Finding the Best Treatment Option for Arthritis Pain in Feet and Ankles

Health Minute     Winter 2019

With 26 bones and 33 joints, the foot plays an important role in a person’s overall health. If one of those joints is affected by arthritis and is undergoing unneeded stress and pain, it can affect the way you walk and feel, said Michael Barnett, MD, an orthopedic surgeon with Premier Orthopedics who is fellowship-trained in foot and ankle surgery.

Foot arthritis can develop gradually; at first, you might not even notice it. Pain may be felt every now and then, or come and go. The pain is usually associated with activity level – the higher the activity level, the more pain. Swelling then develops around the areas of the joints – whether it’s the big toe, the mid foot, hind foot or ankle – once the arthritis becomes more advanced.

The best way to diagnose foot and ankle arthritis is through an X-ray. There are classic signs on an X-ray that indicate whether you’re developing arthritis. These include loss of joint space.

“Cartilage doesn’t show up well on an X-ray like bones, so if the spaces between the bones become smaller, we know a person is developing thinning of the cartilage, which is arthritis,” said Dr. Barnett, who practices with Premier Physician Network. “We may also see the development of bone spurs through imaging. These develop as the body senses the loss of cartilage and the joints become unstable.”

Dr. Barnett said X-rays are invaluable, but in his practice he also takes it one step further.

“Patients who come to see me will likely undergo weight-bearing films, which is even better because it loads the joints,” he said. “If you don’t put weight on your joint, you’re not going to have decreased cartilage space like you would if weight was applied. This gives us a good indication of how advanced the arthritic process has become.”

There are multiple treatment options if you are found to have arthritis in your foot or ankle. Dr. Barnett works with his patients to determine which of the following may be best for their situation.
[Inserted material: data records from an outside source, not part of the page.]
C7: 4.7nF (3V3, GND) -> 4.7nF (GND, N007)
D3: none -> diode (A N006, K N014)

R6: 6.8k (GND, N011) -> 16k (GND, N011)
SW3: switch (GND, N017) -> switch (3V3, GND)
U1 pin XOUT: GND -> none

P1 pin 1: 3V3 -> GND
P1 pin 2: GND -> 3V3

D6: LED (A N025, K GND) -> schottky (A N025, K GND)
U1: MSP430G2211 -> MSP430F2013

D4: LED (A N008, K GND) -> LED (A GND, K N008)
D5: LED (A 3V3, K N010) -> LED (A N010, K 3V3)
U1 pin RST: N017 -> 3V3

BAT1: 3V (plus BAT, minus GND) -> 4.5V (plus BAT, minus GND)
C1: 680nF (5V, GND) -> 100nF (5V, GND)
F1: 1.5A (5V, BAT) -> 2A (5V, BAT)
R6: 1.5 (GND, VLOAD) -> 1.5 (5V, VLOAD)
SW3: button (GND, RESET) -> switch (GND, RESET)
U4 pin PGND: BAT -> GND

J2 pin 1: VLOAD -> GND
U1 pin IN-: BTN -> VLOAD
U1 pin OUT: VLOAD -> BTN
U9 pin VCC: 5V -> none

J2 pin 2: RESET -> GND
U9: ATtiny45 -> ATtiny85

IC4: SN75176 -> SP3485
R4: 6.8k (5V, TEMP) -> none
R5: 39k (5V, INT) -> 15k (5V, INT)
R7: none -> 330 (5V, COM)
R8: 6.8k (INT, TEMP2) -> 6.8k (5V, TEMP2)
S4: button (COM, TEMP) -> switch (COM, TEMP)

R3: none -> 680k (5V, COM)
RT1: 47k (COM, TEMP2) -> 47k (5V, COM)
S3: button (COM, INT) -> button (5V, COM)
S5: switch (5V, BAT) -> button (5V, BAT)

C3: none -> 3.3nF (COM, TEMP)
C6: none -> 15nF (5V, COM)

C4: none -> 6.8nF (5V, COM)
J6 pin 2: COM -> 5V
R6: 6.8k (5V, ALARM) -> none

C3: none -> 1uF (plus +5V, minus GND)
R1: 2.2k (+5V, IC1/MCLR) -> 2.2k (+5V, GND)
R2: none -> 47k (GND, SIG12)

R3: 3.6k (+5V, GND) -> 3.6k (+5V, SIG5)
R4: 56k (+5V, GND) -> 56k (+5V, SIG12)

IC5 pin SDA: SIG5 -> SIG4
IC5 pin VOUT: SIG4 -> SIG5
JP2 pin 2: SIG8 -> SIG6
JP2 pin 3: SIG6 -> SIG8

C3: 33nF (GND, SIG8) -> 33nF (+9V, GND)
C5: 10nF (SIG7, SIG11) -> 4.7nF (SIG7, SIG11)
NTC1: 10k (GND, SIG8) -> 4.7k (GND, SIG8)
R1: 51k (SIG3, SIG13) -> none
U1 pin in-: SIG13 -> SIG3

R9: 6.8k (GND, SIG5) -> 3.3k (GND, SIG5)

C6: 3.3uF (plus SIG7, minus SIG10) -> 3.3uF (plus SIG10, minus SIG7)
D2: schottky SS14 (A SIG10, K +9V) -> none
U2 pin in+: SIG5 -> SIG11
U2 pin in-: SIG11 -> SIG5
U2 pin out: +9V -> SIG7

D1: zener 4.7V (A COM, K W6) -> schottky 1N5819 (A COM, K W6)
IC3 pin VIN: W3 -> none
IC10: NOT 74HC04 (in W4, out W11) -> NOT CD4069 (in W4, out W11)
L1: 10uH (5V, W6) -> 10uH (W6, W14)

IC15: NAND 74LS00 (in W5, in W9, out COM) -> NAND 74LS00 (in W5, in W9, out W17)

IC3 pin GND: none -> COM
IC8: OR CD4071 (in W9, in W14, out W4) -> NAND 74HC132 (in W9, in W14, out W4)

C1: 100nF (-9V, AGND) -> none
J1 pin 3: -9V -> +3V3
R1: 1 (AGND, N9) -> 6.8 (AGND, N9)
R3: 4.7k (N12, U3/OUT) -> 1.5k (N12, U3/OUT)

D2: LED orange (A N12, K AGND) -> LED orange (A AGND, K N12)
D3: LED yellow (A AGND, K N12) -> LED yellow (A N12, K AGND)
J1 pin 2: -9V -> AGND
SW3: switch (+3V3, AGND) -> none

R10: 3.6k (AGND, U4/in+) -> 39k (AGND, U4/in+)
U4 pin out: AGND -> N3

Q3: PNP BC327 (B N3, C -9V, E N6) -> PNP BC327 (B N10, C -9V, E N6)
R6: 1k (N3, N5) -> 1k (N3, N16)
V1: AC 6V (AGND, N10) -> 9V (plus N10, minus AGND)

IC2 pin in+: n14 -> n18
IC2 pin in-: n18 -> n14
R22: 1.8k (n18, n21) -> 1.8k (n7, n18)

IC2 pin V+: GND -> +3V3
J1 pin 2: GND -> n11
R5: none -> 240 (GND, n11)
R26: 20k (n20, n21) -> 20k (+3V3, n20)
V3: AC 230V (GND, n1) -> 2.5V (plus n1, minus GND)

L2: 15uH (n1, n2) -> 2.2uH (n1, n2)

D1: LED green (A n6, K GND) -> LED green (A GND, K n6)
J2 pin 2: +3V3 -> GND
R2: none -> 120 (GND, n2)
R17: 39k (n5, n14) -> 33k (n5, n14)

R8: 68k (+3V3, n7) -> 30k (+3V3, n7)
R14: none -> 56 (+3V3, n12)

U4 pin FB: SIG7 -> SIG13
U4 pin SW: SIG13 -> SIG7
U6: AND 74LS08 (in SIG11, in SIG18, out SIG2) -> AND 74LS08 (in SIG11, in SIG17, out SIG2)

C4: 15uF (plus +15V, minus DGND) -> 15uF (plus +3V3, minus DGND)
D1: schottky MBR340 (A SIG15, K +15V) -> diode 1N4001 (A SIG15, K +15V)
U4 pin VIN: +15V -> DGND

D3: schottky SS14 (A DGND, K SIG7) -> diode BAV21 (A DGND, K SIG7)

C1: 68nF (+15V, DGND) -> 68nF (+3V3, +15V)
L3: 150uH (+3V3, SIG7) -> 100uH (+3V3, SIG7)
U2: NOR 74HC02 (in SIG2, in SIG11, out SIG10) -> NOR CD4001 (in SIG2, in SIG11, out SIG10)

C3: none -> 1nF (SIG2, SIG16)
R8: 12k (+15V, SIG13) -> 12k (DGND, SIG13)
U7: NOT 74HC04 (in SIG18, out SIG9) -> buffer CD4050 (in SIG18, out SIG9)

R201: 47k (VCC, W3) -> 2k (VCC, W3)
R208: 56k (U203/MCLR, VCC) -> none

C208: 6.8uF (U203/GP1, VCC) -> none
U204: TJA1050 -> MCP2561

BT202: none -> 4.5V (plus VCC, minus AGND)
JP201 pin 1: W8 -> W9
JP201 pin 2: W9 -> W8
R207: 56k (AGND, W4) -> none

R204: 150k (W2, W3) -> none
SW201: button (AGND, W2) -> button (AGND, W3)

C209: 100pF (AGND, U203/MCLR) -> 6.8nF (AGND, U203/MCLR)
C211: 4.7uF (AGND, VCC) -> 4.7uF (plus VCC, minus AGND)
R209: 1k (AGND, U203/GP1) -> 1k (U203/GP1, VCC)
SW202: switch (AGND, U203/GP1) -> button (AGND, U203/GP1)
  • Temporary stabilization – Conservative measures of treatment are usually the first step, and one of the most common practices is placing the foot in a boot. This helps stabilize the arthritic foot to provide temporary relief and to take pressure off the joints.
  • Orthotic management – The cause for a good number of arthritic cases in the foot can be traced back to malalignment of joints, such as flat foot or a high arch. Those with an alignment issue are referred to a specialist to have orthotics made for their shoes. 
  • Cortisone injections – The next step of treatment may include the use of cortisone injections into the joint that is causing the problem. These injections help minimize inflammation in the joint anywhere from six weeks to six months. Minimizing inflammation usually helps reduce pain in the joint.
  • Physical therapy – Some arthritis cases benefit from physical therapy, which is aimed at strengthening muscles in the body that help support the joint that is causing pain, as well as stretching out muscles that may be too tight.
  • Joint replacement or fusion – The most common type of arthritis in the foot is big toe arthritis. There are two main surgical options that can treat this. One fuses the bones in the big toe together, alleviating pain over time. The other is an implant called Cartiva, which is made of a substance that mimics real cartilage. It alleviates pain and allows a person to still flex their big toe.